Top of SUPPLIED RECORDS

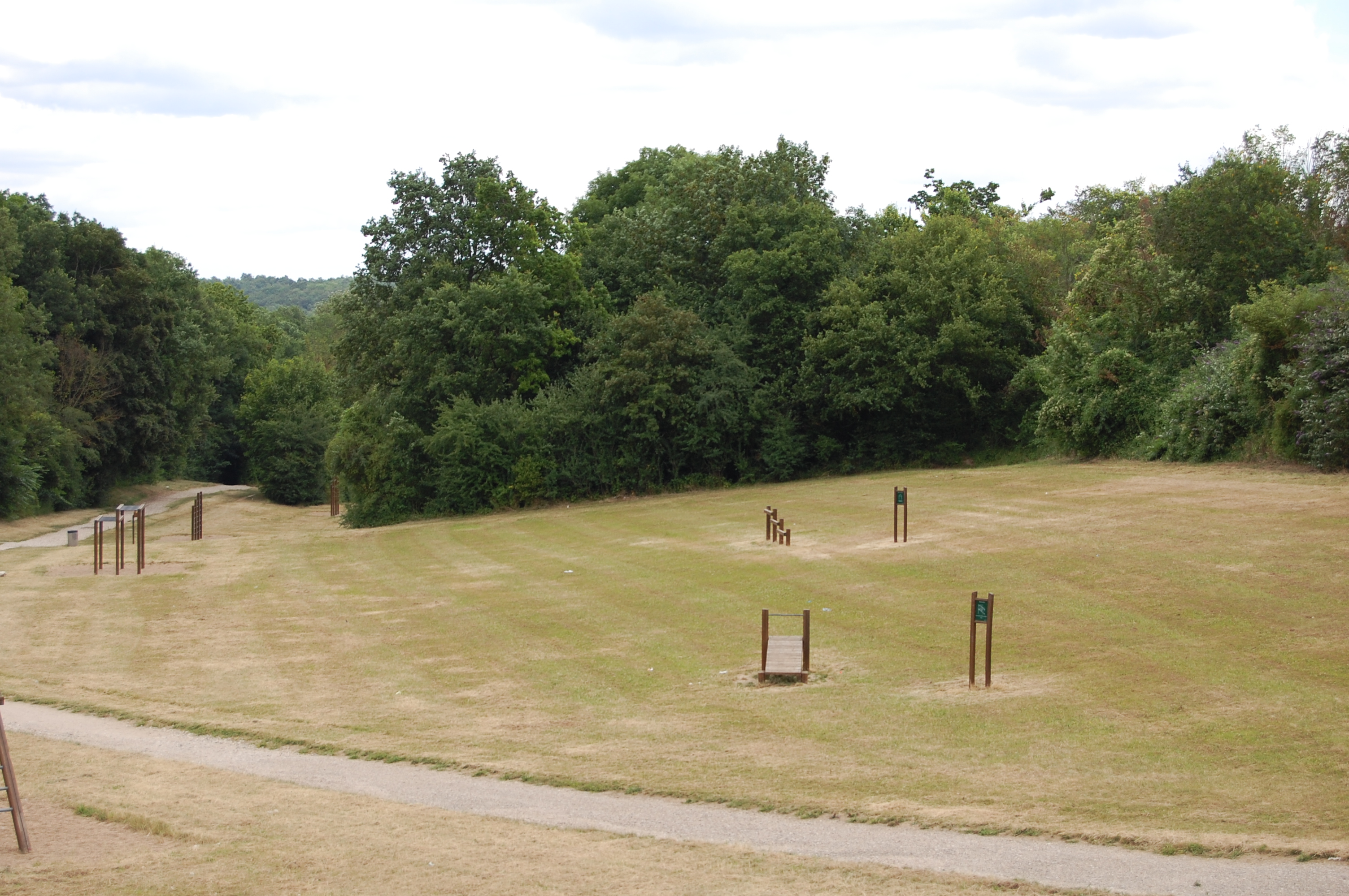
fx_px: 2808
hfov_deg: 27.0
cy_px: 448
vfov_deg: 18.1
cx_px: 674
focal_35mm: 75
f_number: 7.1
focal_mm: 50
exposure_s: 1/200
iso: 200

Bottom of SUPPLIED RECORDS

PROBLEM REQUIREMENTS: Exactly the lines from the one containing "hfov_deg: 27.0" to the last line of the entries above must be duplicated, with both of those lines included and nothing more.

WRITTEN ANSWER:
hfov_deg: 27.0
cy_px: 448
vfov_deg: 18.1
cx_px: 674
focal_35mm: 75
f_number: 7.1
focal_mm: 50
exposure_s: 1/200
iso: 200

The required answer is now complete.